A review of recent cases has revealed that the Office of the DPP, which did not respond to a series of questions posed by the Irish Independent, has directed that a series of serious crimes including assault, sexual assault and high-value drugs offences be dealt with in the district court if there is a guilty plea.
These include the prosecution of Dublin footballer Diarmuid Connolly who has admitted breaking a man's eye socket in an unprovoked attack in a pub.
Connolly (25) was charged with assault causing harm, which attracts a sentence of up to five years in the circuit court.
But the DPP – who can prosecute in the district court if the office considers it appropriate to do so – decided that the case should be dealt with in the district court on a guilty plea only.
Another case involved the prosecution of a middle-aged man who gave alcohol to a 13-year-old girl before sexually assaulting her.
In recent weeks, district court judges have refused to hear a number of cases, which they have deemed too serious for trial in the district court – despite DPP directions.
They include the prosecution of Sibyl Montague (33), an award-winning artist who pleaded guilty to fraudulently claiming more than €43,000 from the Department of Social Protection (DSP) over a four-year period while resident outside of the State.
The DPP indicated the matter could be dealt with at district court level if there was a guilty plea.
But Judge Miriam Malone deemed the case too serious for the district court and Ms Montague will now be dealt with before the Circuit Criminal Court where the potential fines and penalties imposed can be much heavier.
Last week at Tallaght District Court, Judge Anthony Halpin refused to deal with a case where three men are alleged to have robbed a 16-year-old boy.
The DPP again directed the case be heard in the district court. But Judge Halpin, who refused after the men's solicitor asked him to deal with the case at district court level, said the trio should "if found guilty, at least face five years in prison".
Last year, DPP Claire Loftus said that she was increasingly concerned that it would not be possible for her office to sustain the overall rate of work done in previous years.
"The office has made clear previously that our resources are fully stretched, having regard to the increasingly large and complex files which we are required to consider and subsequently present in court when a decision is made to prosecute," said Ms Loftus in her first annual report as DPP after her appointment in November 2011.

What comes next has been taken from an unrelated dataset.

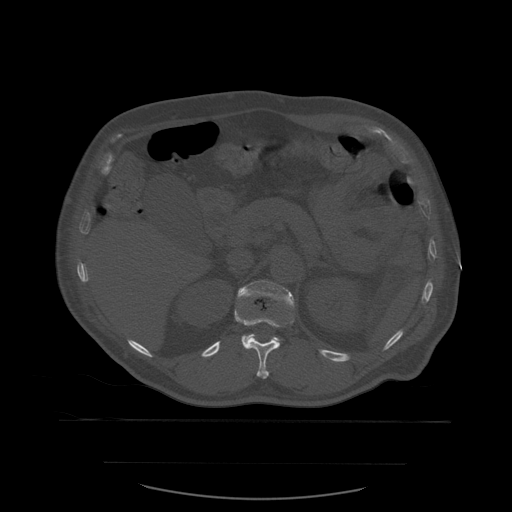
CT including the spine, one axial slice; slice 263 of 590 in the series (ordered by position); bone window (W 1800 / L 400 HU); 512 × 512 image matrix. Patient age 71 years. From the clinical record (not read from this slice): primary cancer: lung; vertebrae with lytic lesions (as recorded): T1, T2, L5, S1.
Outlined on this slice (semi-automatically segmented with operator editing):
- L1 vertebra: bounding box (x1, y1, x2, y2) in pixels: (235, 281, 295, 342)
- T12 vertebra: (235, 310, 294, 379)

The annual budget of the DPP fell by 18pc from €44.78m to €36.77m between 2009 and 2011, the latest years for which figures are available.
But there has, since the onset of the recession, been an increase in the number of files sent to the Office of the DPP, which handled more than 16,000 files in 2011.
Gardai have also had their budget reduced from a record €1.4bn in 2007 to €1.3bn last year, with another €39m cut this year.
The Department of Justice, which funds the DPP and gardai, said there were many factors which can affect the level of prosecutions, including underlying levels of reported crime, as well as the availability of alternatives to prosecution.
"These include the penalty points and fixed charge notice system (which has expanded considerably in recent years) as well as adult and youth cautions.
"All crimes that are reported to An Garda Siochana are fully investigated and where evidence of criminal liability is available prosecutions are brought, where this is warranted and subject to the directions and guidelines set independently by the DPP."